TEXT FOR ANALYSIS below:

The project is a monorepo with two main components: frontend and backend.

Backend (FastAPI)

  • Framework: Built with FastAPI, providing a robust and fast API service.
  • Entrypoint: backend/app/main.py creates the FastAPI app, configures CORS, and mounts the API router.
  • Deployment: backend/modal_app.py contains the configuration for one-command deployment to Modal.
  • Extraction Pipeline: The POST /api/extract endpoint in backend/app/routers/extract.py handles file uploads and utilizes an adapter pattern.
  • Model Adapters: Three extraction models are integrated via a common BaseAdapter interface:
    • SuryaAdapter - Attempts specialized layout detection with PyMuPDF fallback
    • DoclingAdapter - Attempts enhanced text formatting with PyMuPDF fallback
    • MinerUAdapter - Attempts optimized fast processing with PyMuPDF fallback
  • PDF Processing: PyMuPDF (backend/app/utils/pdf.py) is the core engine for PDF parsing and rendering with intelligent fallback modes.
  • Rate Limiting: Built-in rate limiting (12 requests per minute per IP).
  • Health Monitoring: /health endpoint reports PDF engine status and availability.

End of TEXT FOR ANALYSIS.
DATA SHOWN below:

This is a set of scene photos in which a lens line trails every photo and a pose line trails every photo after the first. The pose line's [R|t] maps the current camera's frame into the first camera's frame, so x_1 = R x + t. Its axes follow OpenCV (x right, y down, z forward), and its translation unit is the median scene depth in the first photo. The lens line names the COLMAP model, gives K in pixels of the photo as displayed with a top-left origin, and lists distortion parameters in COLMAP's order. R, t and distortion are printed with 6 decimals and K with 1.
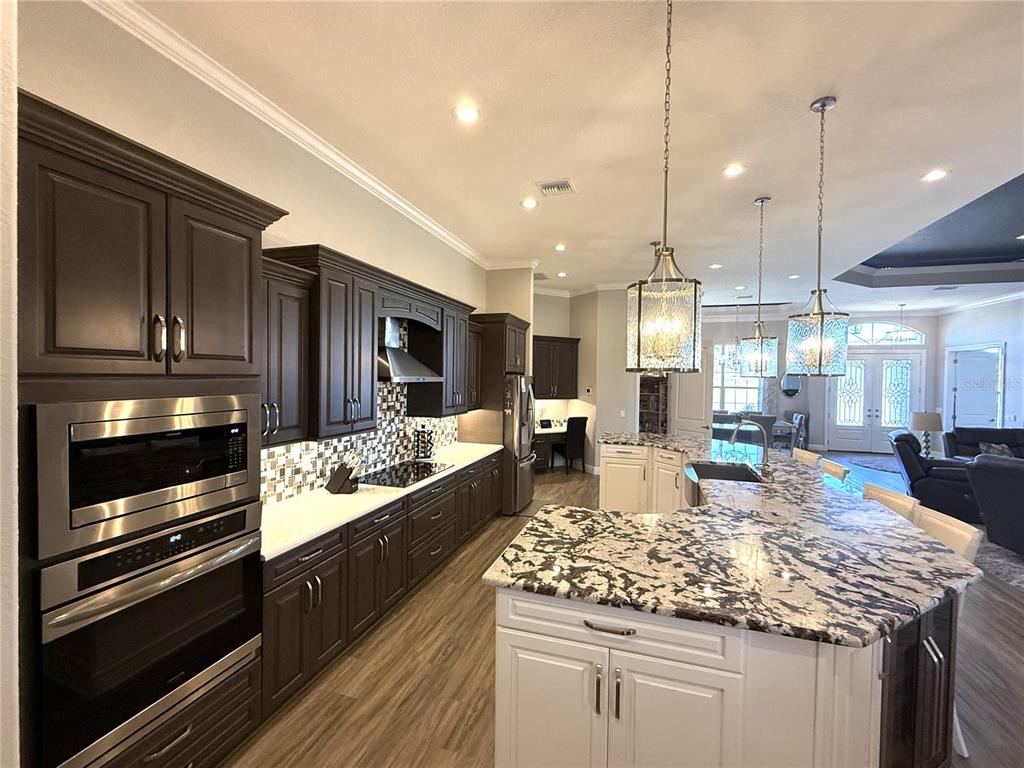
lens RADIAL K [[435.0, 0, 513.8], [0, 435.0, 387.0], [0, 0, 1]] dist [-0.000236, 0.000006]
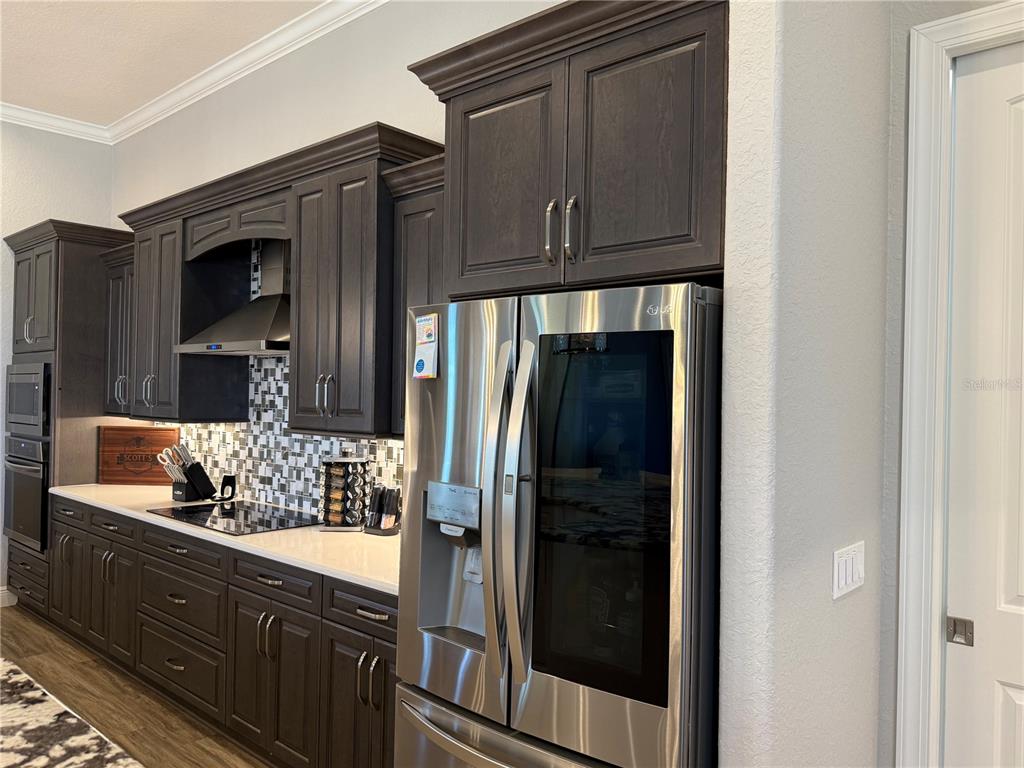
lens RADIAL K [[763.5, 0, 513.0], [0, 763.5, 388.1], [0, 0, 1]] dist [0.145883, -0.253971]
pose [[-0.420440, -0.028313, -0.906879, 0.502630], [-0.047176, 0.998843, -0.009313, 0.024906], [0.906093, 0.038867, -0.421289, 1.695317]]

End of DATA SHOWN.

TASK REQUIREMENTS
Extend the monorepo project overview above, beginning right after its final point about the /health endpoint.

OUTPUT OF THE TASK
Frontend (Next.js)

  • Framework: Built with Next.js 14 (App Router), React, and styled with Tailwind CSS.
  • Main Interface: frontend/app/page.tsx implements the complete user workflow.
  • State Management: React state manages file uploads, processing status, and results.
  • Interactive Components:
    • Sidebar - Navigation and file status
    • ZoomableImage - Interactive PDF page viewer with zoom controls
    • ThemeToggle - Dark/light mode switching
  • Responsive Design: Mobile-friendly with MobileSidebar for smaller screens.
  • Results Display:
    • Dual-pane view showing annotated images alongside extracted markdown
    • Comparison grid with detailed metrics and side-by-side model outputs
    • Performance analytics including processing time, element counts, and confidence scores

Getting Started

Prerequisites

  • Node.js (v18.17 or later)
  • npm or yarn
  • Python (v3.10 or later) and pip

Backend Setup

  1. Navigate to the backend directory:

    cd backend
  2. Create and activate a Python virtual environment:

    # For macOS/Linux
    python3 -m venv .venv
    source .venv/bin/activate
    
    # For Windows (PowerShell)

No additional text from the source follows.